We thought she was the good Spears. Sure, Jamie Lynn looked like her big sis in an uncanny Mini-Me sort of way. But tabloids had released nary an underage boozing photo, and "Zoey 101," her Nickelodeon show, was downright wholesome -- especially compared with the jailbait "Baby One More Time" video that Britney was touting at 16. Jamie Lynn was, yes, a role model ...
The public can accept a lot from Hollywood. But a rotund teenager on the red carpet, displaying the gestating results of that early sexualization of girls you've heard too much about? Let's just call it the boundary test between societal acceptance and condemnation.
Actually, let's just call it condemnation. Like others covering this story, Hesse cast verbal stones at Spears, not least because of her hypocrisy. Besides starring in a wholesome TV show, Spears met her baby papa in ... church. Oh, the double standard!
Hesse also cast stones at Spears for giving scandal to the faithful -- her faithful fans, that is:
But questions of career rebounds aside, the larger issue at hand is how the pregnancy will resound with teen girls around the country.
"It's interesting to note that Jamie Lynn has a good-girl image," says Jessica Sheets of the National Campaign to Prevent Teen and Unplanned Pregnancy. "It's a message that girls should be getting." Message received: Good girls get baby bumps, too.
As you might have guessed, my problem with Hesse's
condemnation story is that it's a secular morality tale and little else.

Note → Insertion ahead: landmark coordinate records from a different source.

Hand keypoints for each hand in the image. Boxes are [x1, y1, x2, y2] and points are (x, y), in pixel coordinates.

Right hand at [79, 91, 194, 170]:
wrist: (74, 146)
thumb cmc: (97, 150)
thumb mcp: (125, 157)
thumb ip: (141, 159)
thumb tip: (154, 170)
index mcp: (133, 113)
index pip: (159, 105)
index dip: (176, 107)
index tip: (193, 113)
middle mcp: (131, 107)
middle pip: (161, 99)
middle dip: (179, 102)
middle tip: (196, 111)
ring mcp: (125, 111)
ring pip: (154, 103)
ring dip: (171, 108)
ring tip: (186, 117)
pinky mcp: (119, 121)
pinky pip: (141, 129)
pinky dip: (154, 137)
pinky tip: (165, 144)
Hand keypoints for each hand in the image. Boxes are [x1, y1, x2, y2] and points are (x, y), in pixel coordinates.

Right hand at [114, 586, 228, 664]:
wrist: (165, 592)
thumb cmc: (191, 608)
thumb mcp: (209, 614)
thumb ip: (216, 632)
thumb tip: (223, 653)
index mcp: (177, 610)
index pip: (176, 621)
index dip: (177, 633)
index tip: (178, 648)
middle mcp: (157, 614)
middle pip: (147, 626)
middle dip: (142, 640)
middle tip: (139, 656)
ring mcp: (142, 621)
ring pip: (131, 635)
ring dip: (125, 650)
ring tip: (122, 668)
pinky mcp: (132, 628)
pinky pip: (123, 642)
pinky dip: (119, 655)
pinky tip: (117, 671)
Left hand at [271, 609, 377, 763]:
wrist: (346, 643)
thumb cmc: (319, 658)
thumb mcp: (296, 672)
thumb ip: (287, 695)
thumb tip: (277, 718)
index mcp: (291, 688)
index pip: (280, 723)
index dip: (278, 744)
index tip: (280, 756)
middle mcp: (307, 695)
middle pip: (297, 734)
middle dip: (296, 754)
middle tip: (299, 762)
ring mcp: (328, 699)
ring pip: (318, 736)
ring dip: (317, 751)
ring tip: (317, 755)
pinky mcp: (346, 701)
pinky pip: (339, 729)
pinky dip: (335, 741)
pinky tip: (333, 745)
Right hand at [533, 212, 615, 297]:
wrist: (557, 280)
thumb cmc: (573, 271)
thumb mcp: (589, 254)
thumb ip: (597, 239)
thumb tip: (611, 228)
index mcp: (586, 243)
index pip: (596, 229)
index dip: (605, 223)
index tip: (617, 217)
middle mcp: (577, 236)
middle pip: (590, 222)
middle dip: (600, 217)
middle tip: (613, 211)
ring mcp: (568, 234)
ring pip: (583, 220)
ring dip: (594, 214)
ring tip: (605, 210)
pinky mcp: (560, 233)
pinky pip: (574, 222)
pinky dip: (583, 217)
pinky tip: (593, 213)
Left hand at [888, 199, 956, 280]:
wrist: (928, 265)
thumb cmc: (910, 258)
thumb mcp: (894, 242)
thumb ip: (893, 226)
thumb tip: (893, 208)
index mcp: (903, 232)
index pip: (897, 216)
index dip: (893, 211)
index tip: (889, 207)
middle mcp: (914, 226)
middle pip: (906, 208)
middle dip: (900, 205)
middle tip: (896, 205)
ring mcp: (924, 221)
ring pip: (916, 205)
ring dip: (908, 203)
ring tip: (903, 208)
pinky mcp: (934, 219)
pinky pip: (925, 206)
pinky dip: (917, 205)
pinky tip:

Hypocrisy, sin, giving scandal to the faithful, casting stones -- where have we heard of those before?
To be sure, teenage pregnancy is a major secular concern. But Hesse and other reporters should have examined the religious angle to this story, especially considering that Spears and her boyfriend met in church. What does their pastor have to say about Spears' pregnancy? What does Spears' Baptist faith have to say about premarital sex?
I don't mind the Narrative of the Fallen Teen Role Model. But don't ignore the Parable of the Woman Caught in Adultery.
Meanwhile, there is one other little issue to clear up in many of the mainstream reports. It appears that the oh-my-gosh-isn't-that-ironic "parenting book" that evangelical mega-publisher Thomas Nelson was about to publish by Lynn Spears wasn't going to be a parenting advice book. Editor & Publisher notes:
Now the house is clarifying one point it claims the press missed from the beginning: the book in question is not a parenting title, as it has often been cited by in the media.
"From the onset, the media have inaccurately reported that Lynne Spears' book is a parenting book. I'm sure this helps fuel tabloid readership, but it is simply not true," explained Nelson president and CEO Michael Hyatt in a statement.
The book, which a rep at the house confirmed has not been canceled but "delayed indefinitely," will not, as the publisher notes, offer advice on child-rearing from the mom of fallen pop princess Britney Spears, but, rather, stand as a memoir about raising kids thrust into the spotlight. It will, as the publisher describes, "provide a window into the real-life world of fame and worldly success, including the toll it extracts from some who aspire to it."
Duly noted. We can assume that it will now feature a new chapter or two.